For a quick, cheap and easy-to-use dongle to get you started in the world of streaming, you can't go wrong with the Roku Express.
Of course, if you like the look of the Roku Express but can't bear to settle for HD streaming on your 4K TV, you can check out the Roku Streaming Stick+, or the upcoming Roku Express 4K+ complete with a rechargeable remote that finally ditches disposable batteries.
Read the full review: Roku Express (2019)
While it can't match the AI upscaling of the Nvidia Shield or the usability of the Apple TV 4K, the second-generation Fire TV Cube is, by far, our favorite Amazon streaming device – it's better in so many ways than the Amazon Fire TV Cube that was released in 2017, and every single Amazon Fire TV box before it.
By packing in the smart functionality and speakers of an Amazon Echo, it's a versatile smart speaker as well as competent media player and streamer. For the 2019 version of the Cube, the processor upgrade and inclusion of Dolby Vision are great new additions and, in spite of a few shortcomings, help to solidify the Cube's spot as one of the best streaming players to be released this year.
Yes, technically speaking you could do almost everything the Fire TV Cube does with an Amazon Echo Dot and Amazon Fire TV Stick 4K, but the hexacore processor-powered box moves faster and creates fewer frustrations. It's a cliche to say it, but the Fire TV Cube is greater than the sum of its parts.
Read the full review: Amazon Fire TV Cube (2019)
What is a streaming device and how does it work?
Essentially, a streaming device (or streaming stick) allows you to stream (i.e. play) entertainment content – be it movies, TV shows, music, photos or sports – straight to your TV from a third-party provider, typically through a HDMI port.
Which apps you’ll gain access to of course depends on the streamer, and it’s also worth noting that support for a particular service doesn't mean a subscription is thrown in by default – if you want to watch Netflix, for instance, you’ll still have to pay for it separately (though as mentioned above, some products come with deals on certain streaming services).
What is the point of a streaming stick if you have a smart TV?
While it’s true that many of today’s smart TVs come pre-installed with a wide variety of entertainment apps, external streaming devices will almost always improve the user interface of a given app.
Amazon’s Fire Stick, for instance, gives users access to more content with more control than the standard Amazon TV app, with other products in the Amazon line even coming equipped with Alexa – giving you the extra option of controlling your TV with your voice.
It’s also rare that a smart TV will come loaded with access to every streaming service out there.
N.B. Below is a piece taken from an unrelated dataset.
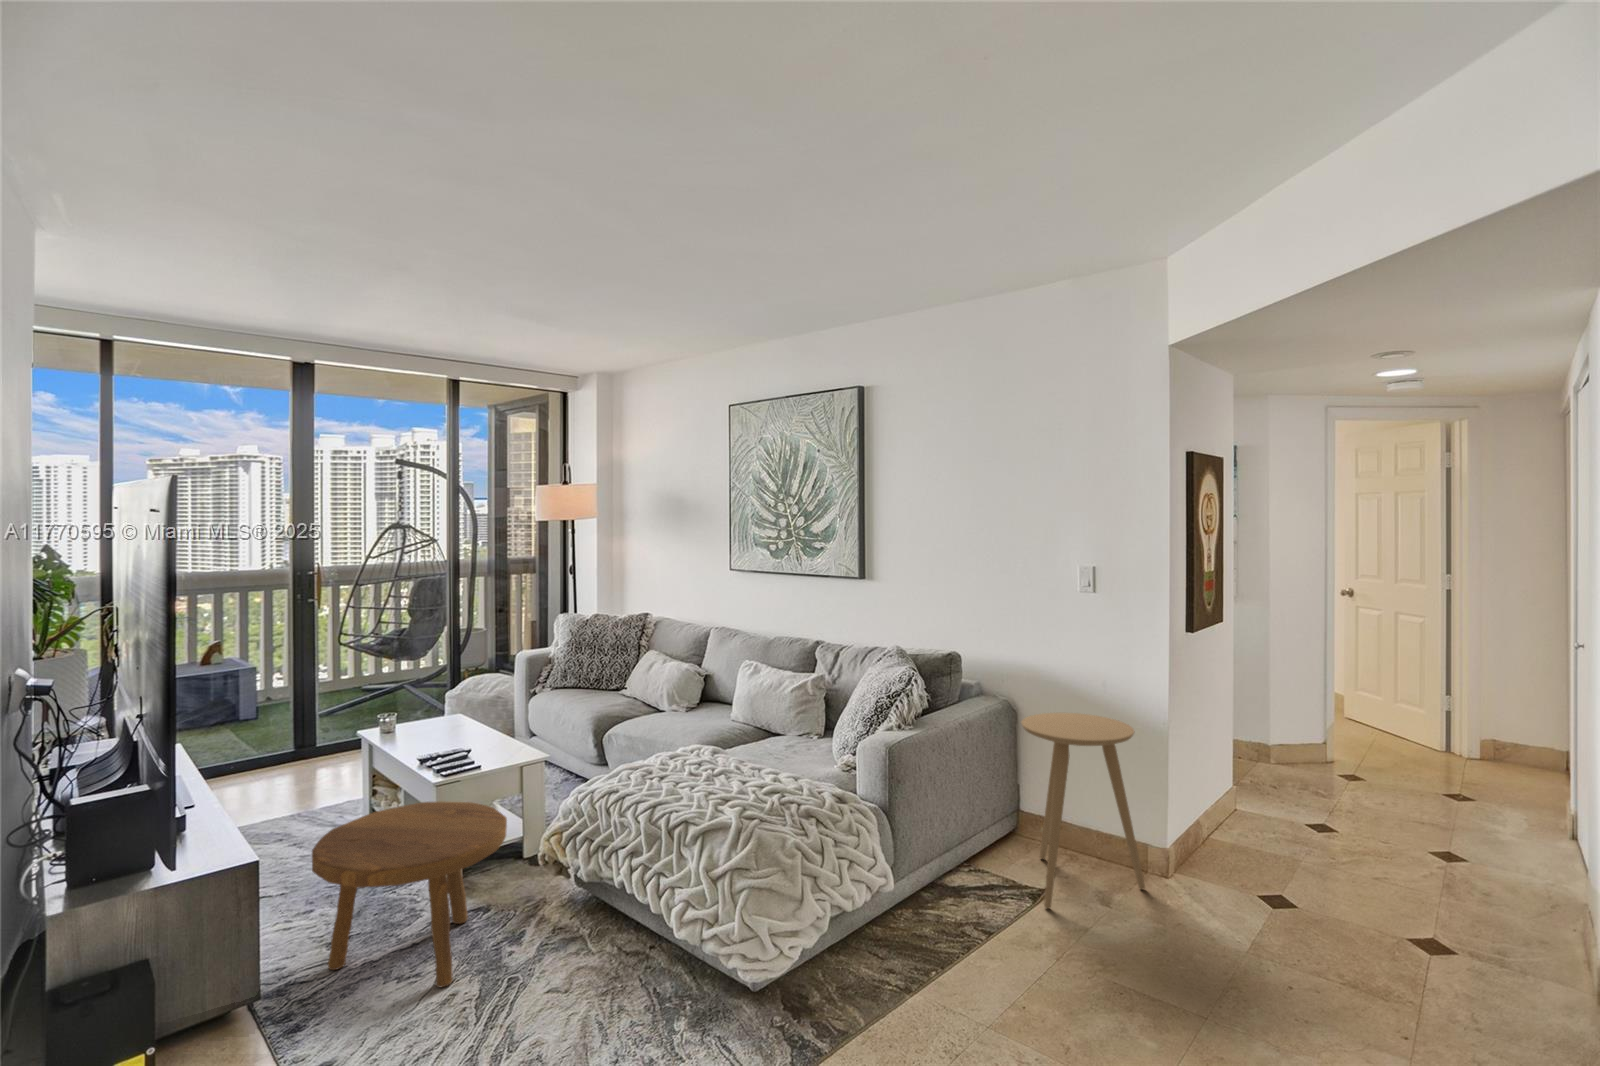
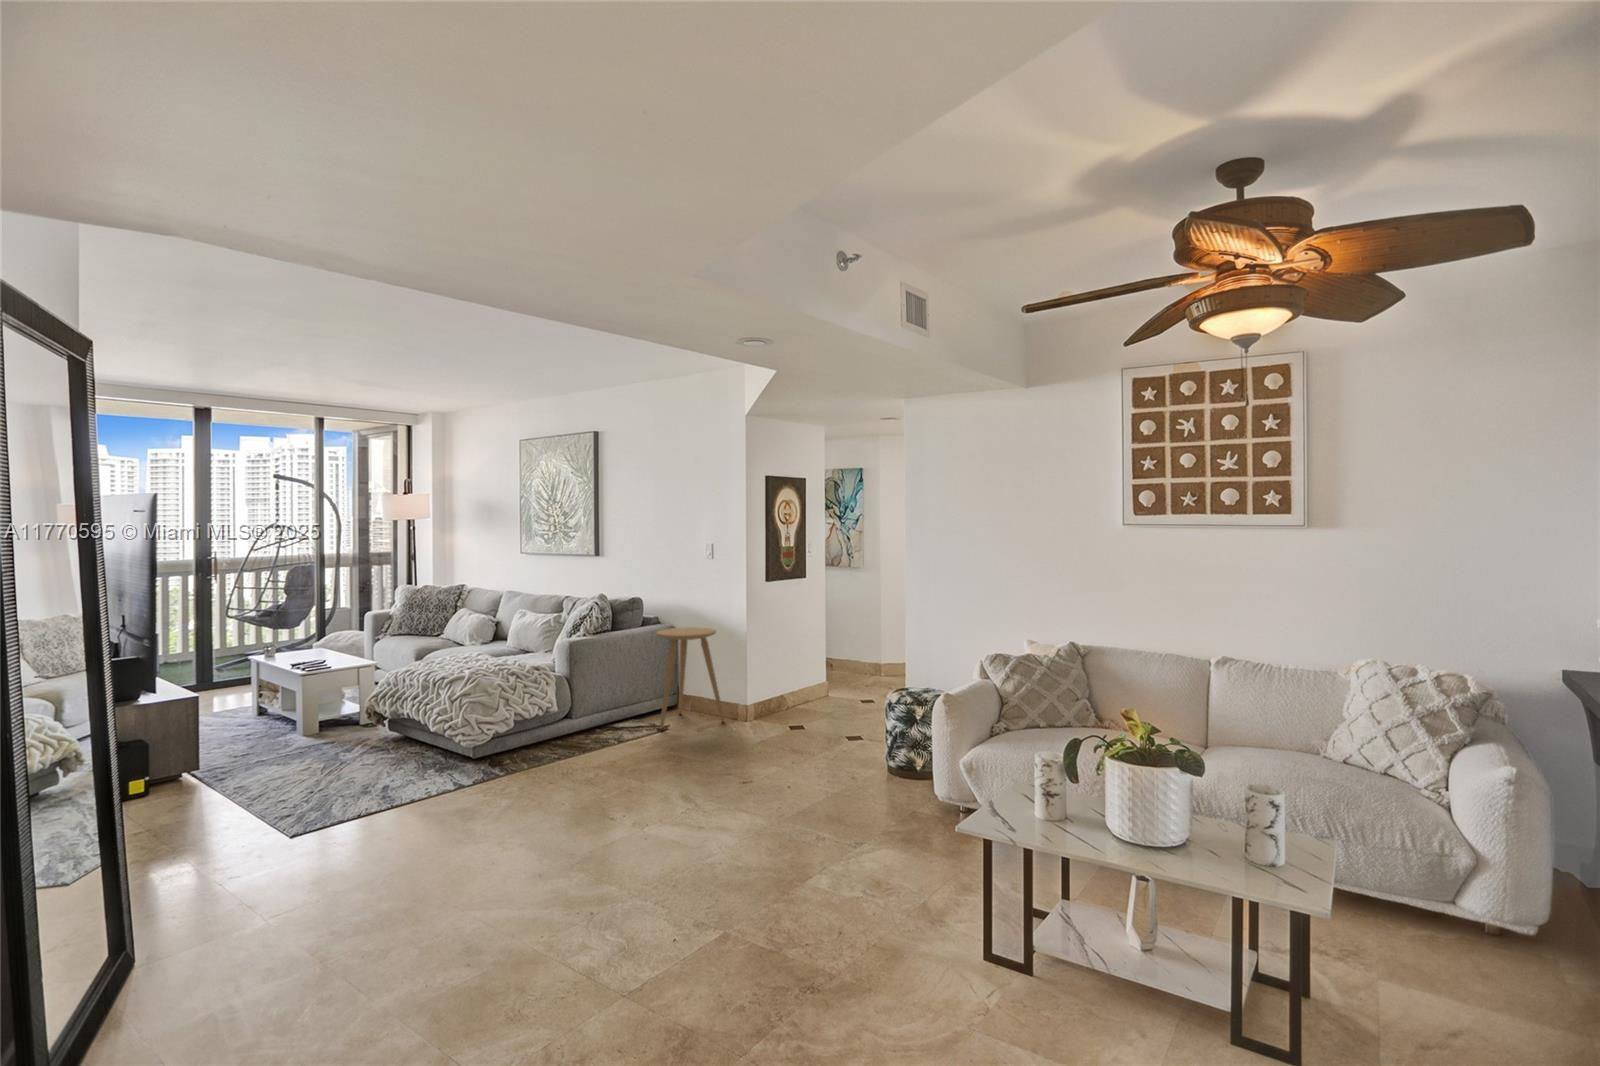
footstool: present [312,802,507,987] -> none [228,680,343,765]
Apple TV Plus, for instance, seldom comes as a pre-installed app on standard smart TVs, hence the need for Apple's 4K HDR streaming box, while Panasonic TVs don’t support Disney Plus.
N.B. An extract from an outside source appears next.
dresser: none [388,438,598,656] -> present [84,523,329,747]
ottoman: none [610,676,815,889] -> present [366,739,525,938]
What are the best streaming device apps?
As for the best TV streaming service, it depends on your region, though the main players like Netflix, Amazon Prime Video and Disney Plus still sit at the top of the pile when it comes to their selection of movies and TV shows.
Still, burgeoning platforms like Apple TV Plus are improving month-by-month, with new series – like Ted Lasso and Mythic Quest – proving must-sees, while YouTube mustn't be forgotten as an ever-excellent source of entertainment.